▶ [WHAT THE TASK ASKS] Rewrite each of the rows below, substituting "Sort" for every "Rank" and keeping everything else the same. Leave the pictures out of your answer.

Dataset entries
*** Begin section ***
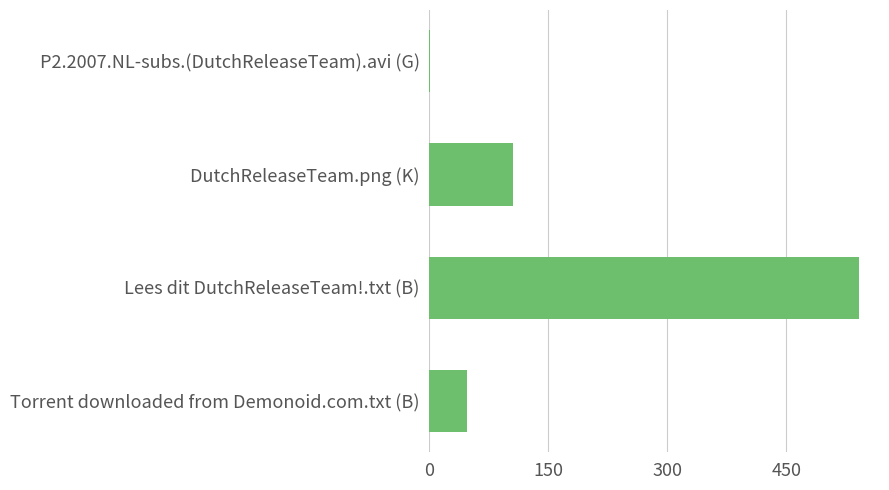

Is it true that the value at DutchReleaseTeam.png (K) is 105.1?

True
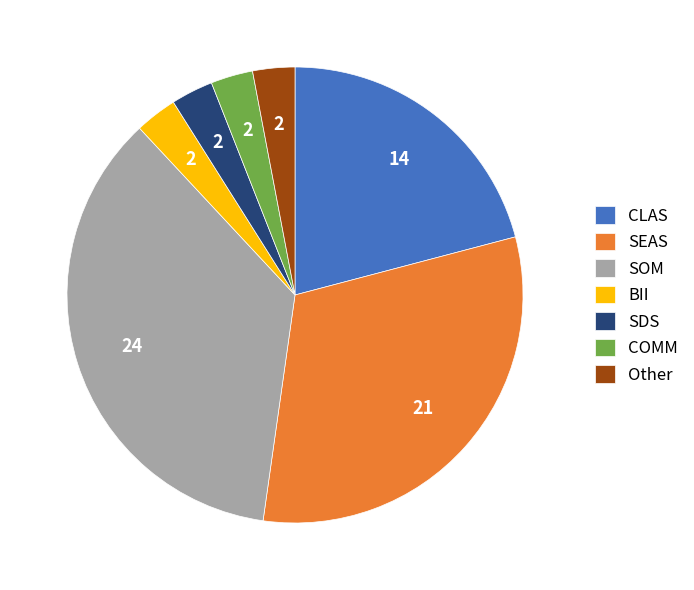

Which category has the biggest portion of the pie?

SOM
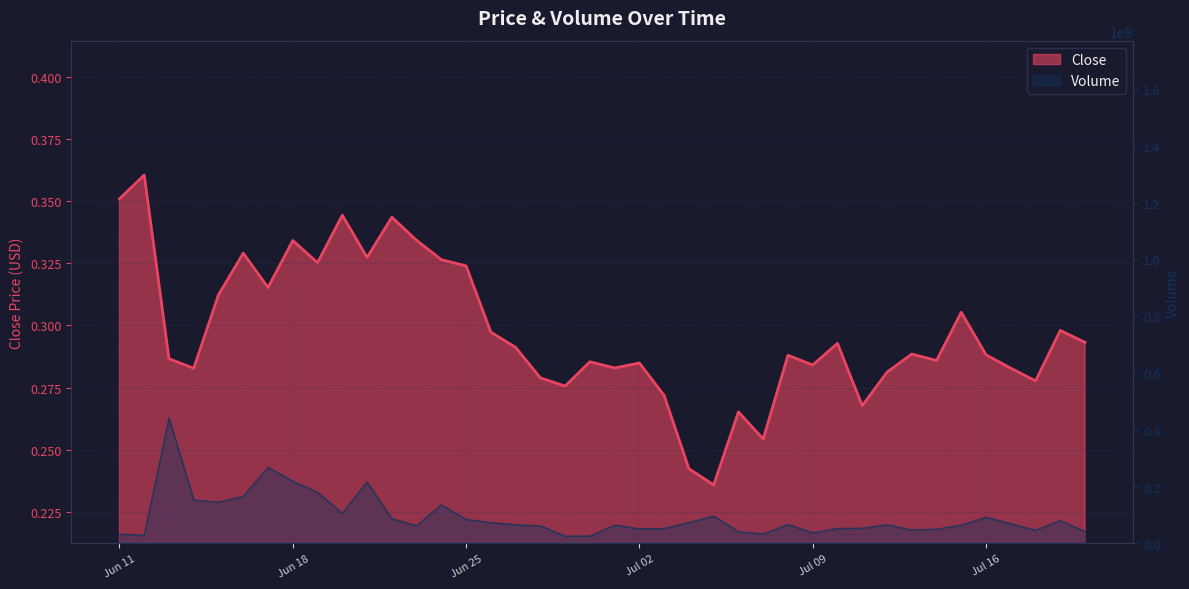

Rank the series by their maximum value, from highest to lowest.

volume, close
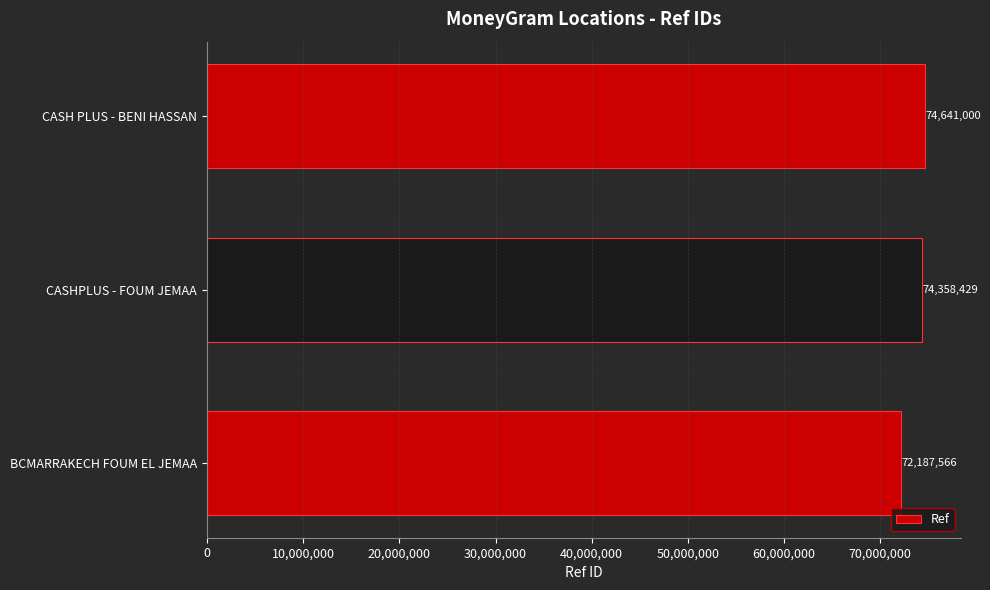

The value at CASHPLUS - FOUM JEMAA is 74358429. True or false?

True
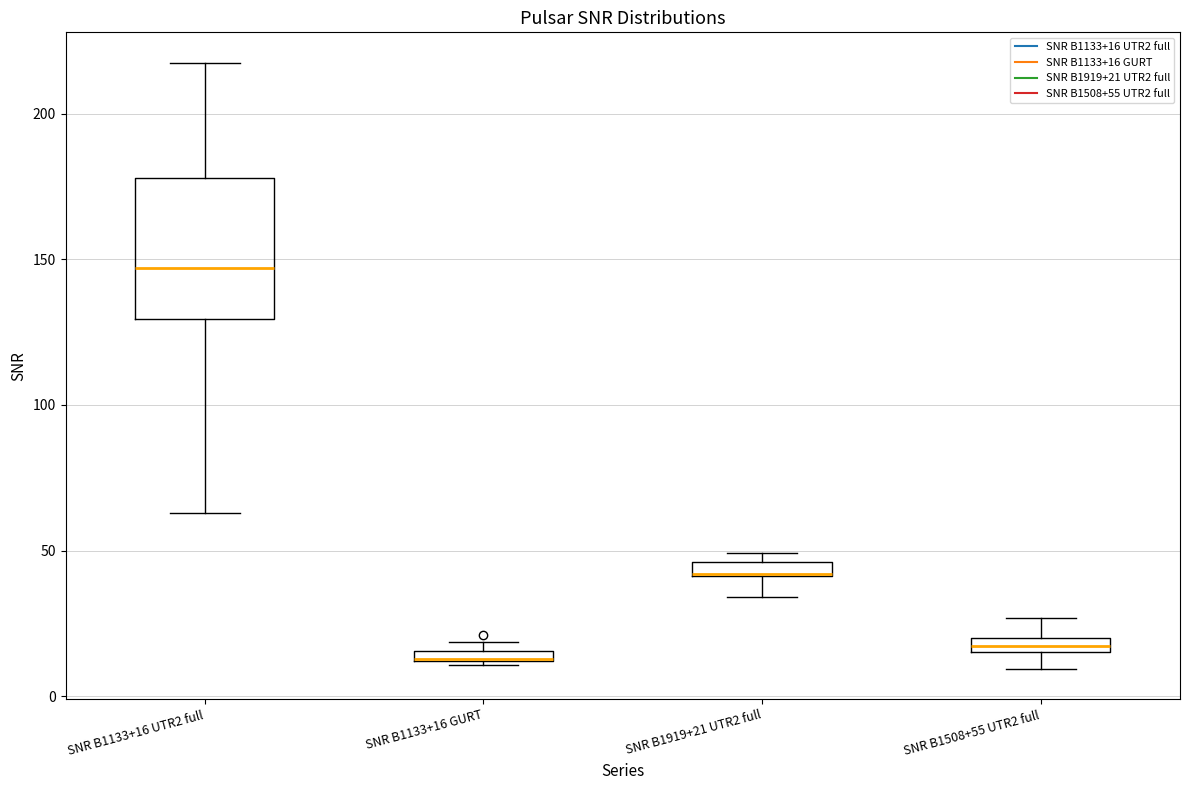

Where does the median line of the box for SNR B1133+16 UTR2 full sit on the y-axis? The values are not printed on the chart, so give them approximately, as read against the axis.

145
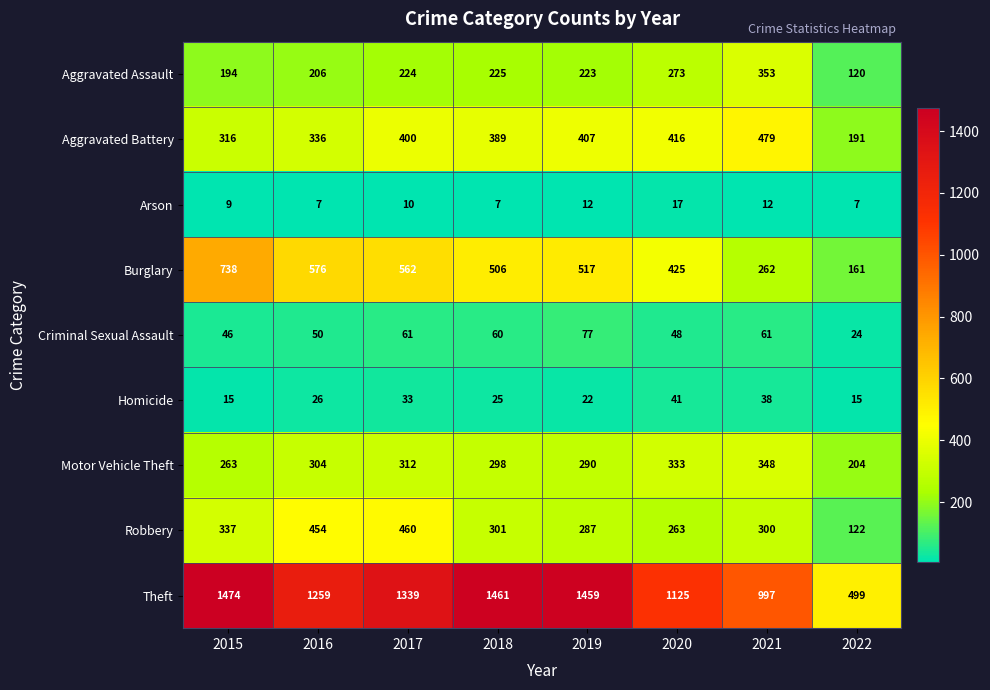

At 2018, list the series in order from smallest to largest.

Arson, Homicide, Criminal Sexual Assault, Aggravated Assault, Motor Vehicle Theft, Robbery, Aggravated Battery, Burglary, Theft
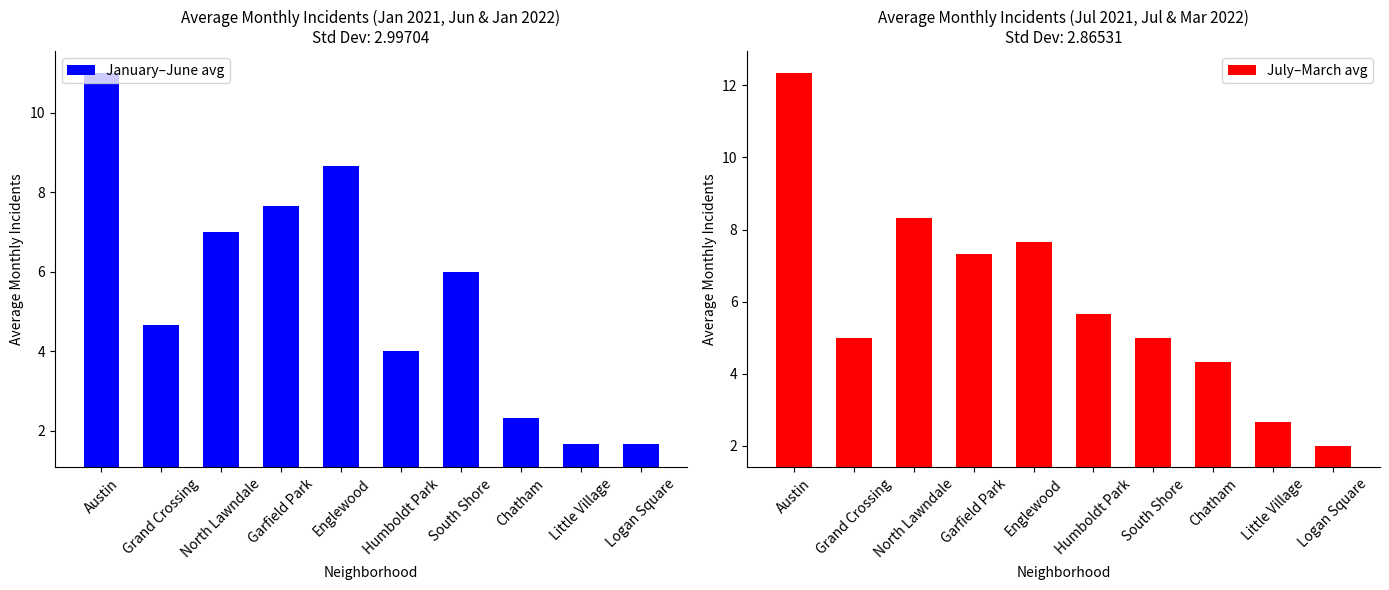

Rank the series at Austin from highest to lowest value.

July–March avg, January–June avg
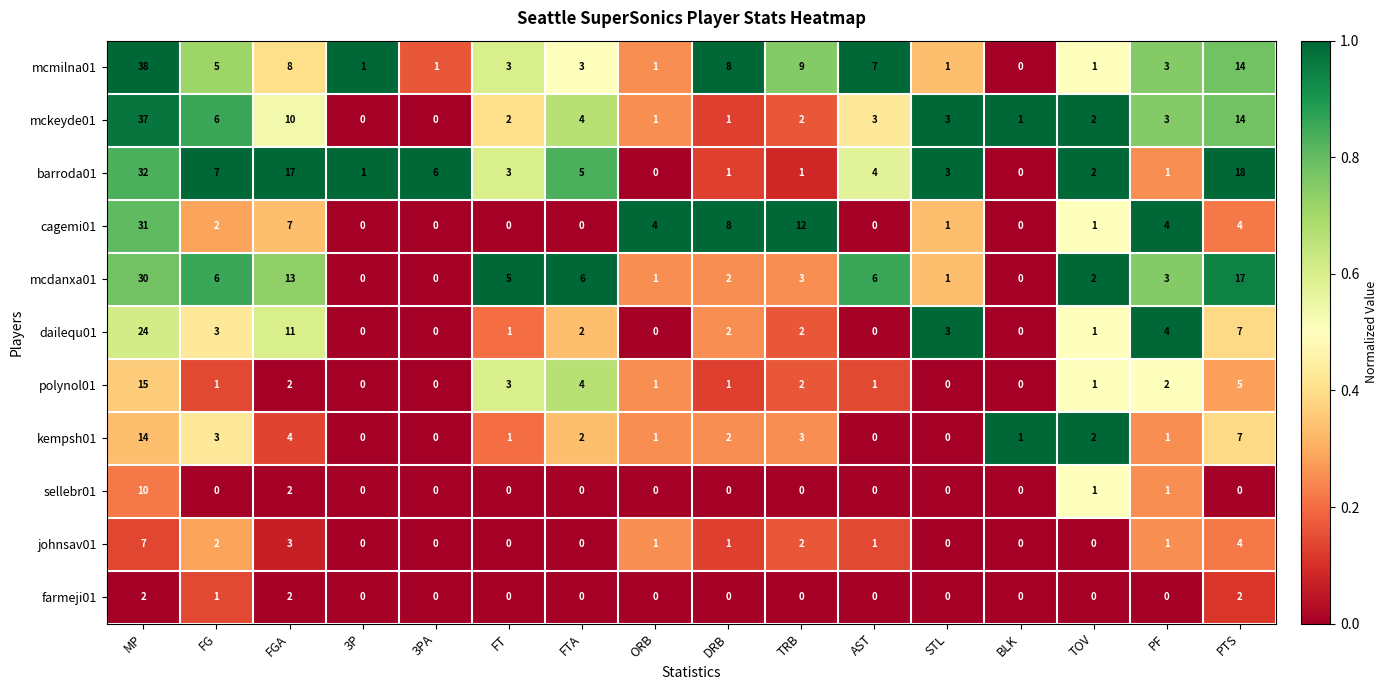

Which series has the largest range (max minus min)?

mcmilna01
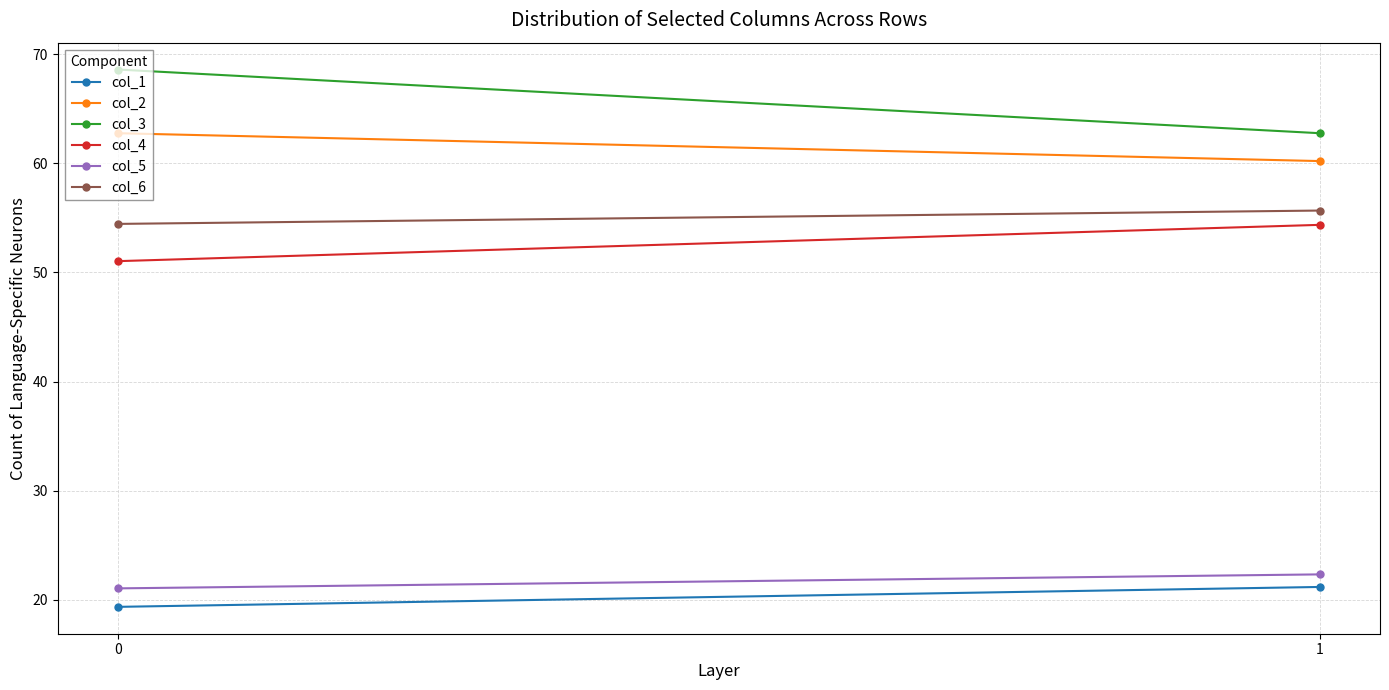

What is the greatest value displayed?

68.6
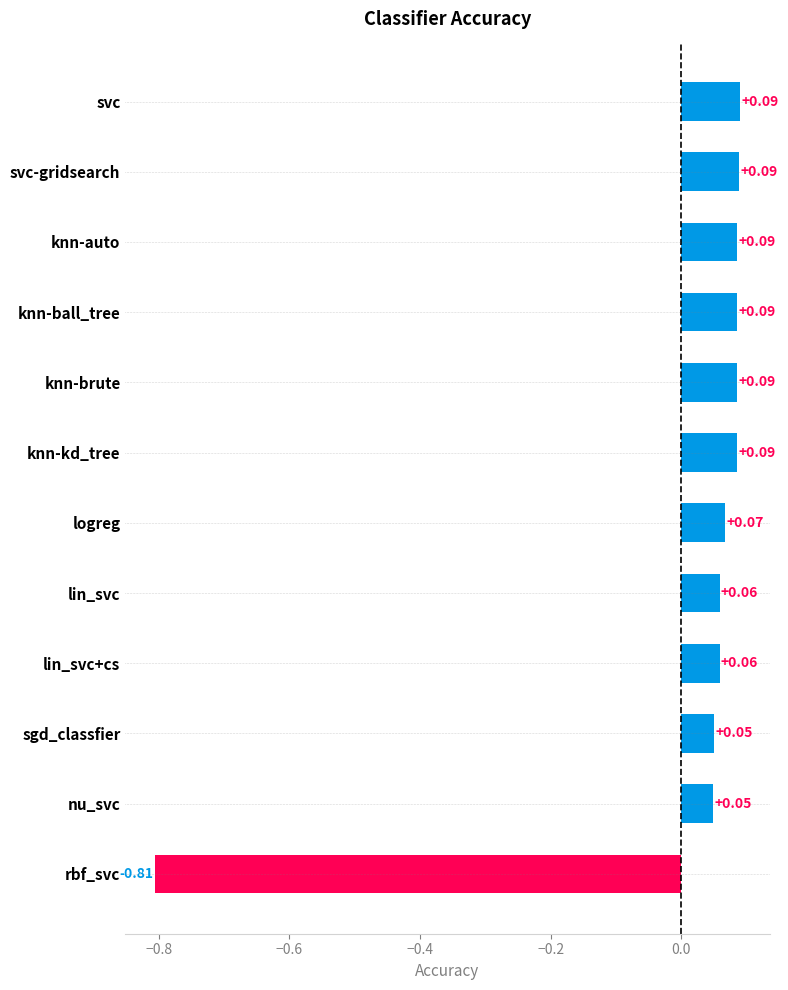

What is the label of the 12th bar from the top?

rbf_svc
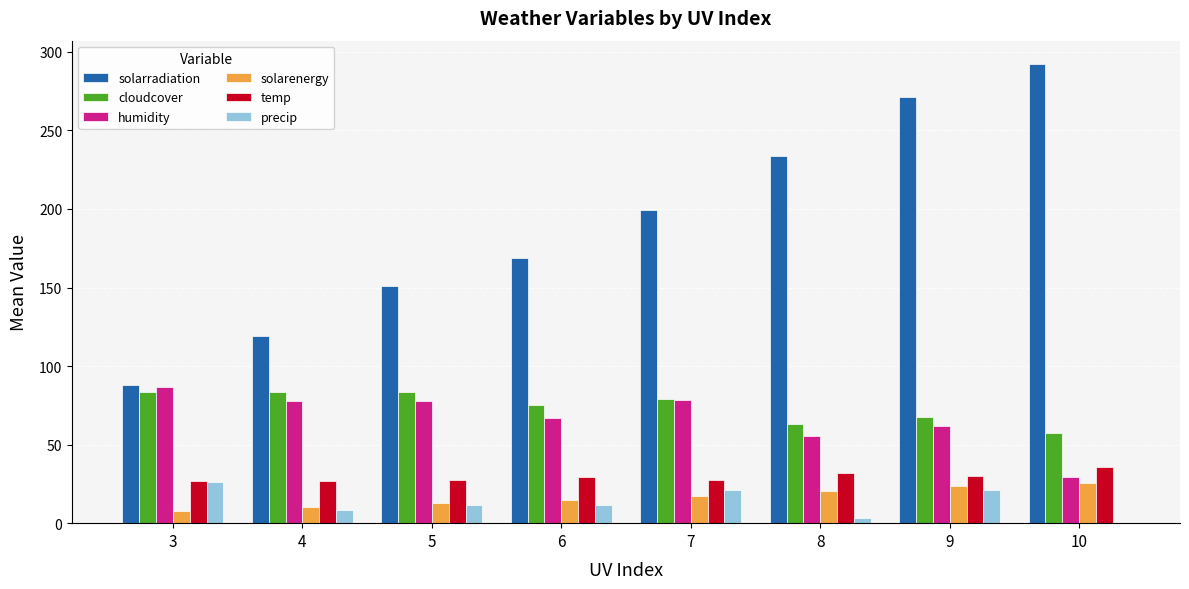

True or false: solarenergy has a value of 30.7 at 8.

False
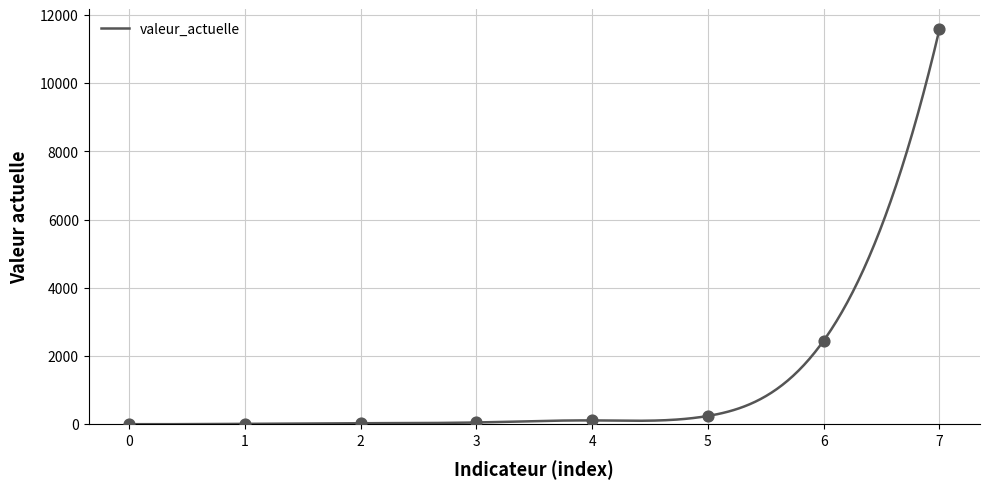

At how many categories does at least one series exceed 10020?

1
*** End section ***
▶ [EXPECTED ANSWER]
Is it true that the value at DutchReleaseTeam.png (K) is 105.1?

True

Which category has the biggest portion of the pie?

SOM

Sort the series by their maximum value, from highest to lowest.

volume, close

The value at CASHPLUS - FOUM JEMAA is 74358429. True or false?

True

Where does the median line of the box for SNR B1133+16 UTR2 full sit on the y-axis? The values are not printed on the chart, so give them approximately, as read against the axis.

145

At 2018, list the series in order from smallest to largest.

Arson, Homicide, Criminal Sexual Assault, Aggravated Assault, Motor Vehicle Theft, Robbery, Aggravated Battery, Burglary, Theft

Sort the series at Austin from highest to lowest value.

July–March avg, January–June avg

Which series has the largest range (max minus min)?

mcmilna01

What is the greatest value displayed?

68.6

What is the label of the 12th bar from the top?

rbf_svc

True or false: solarenergy has a value of 30.7 at 8.

False

At how many categories does at least one series exceed 10020?

1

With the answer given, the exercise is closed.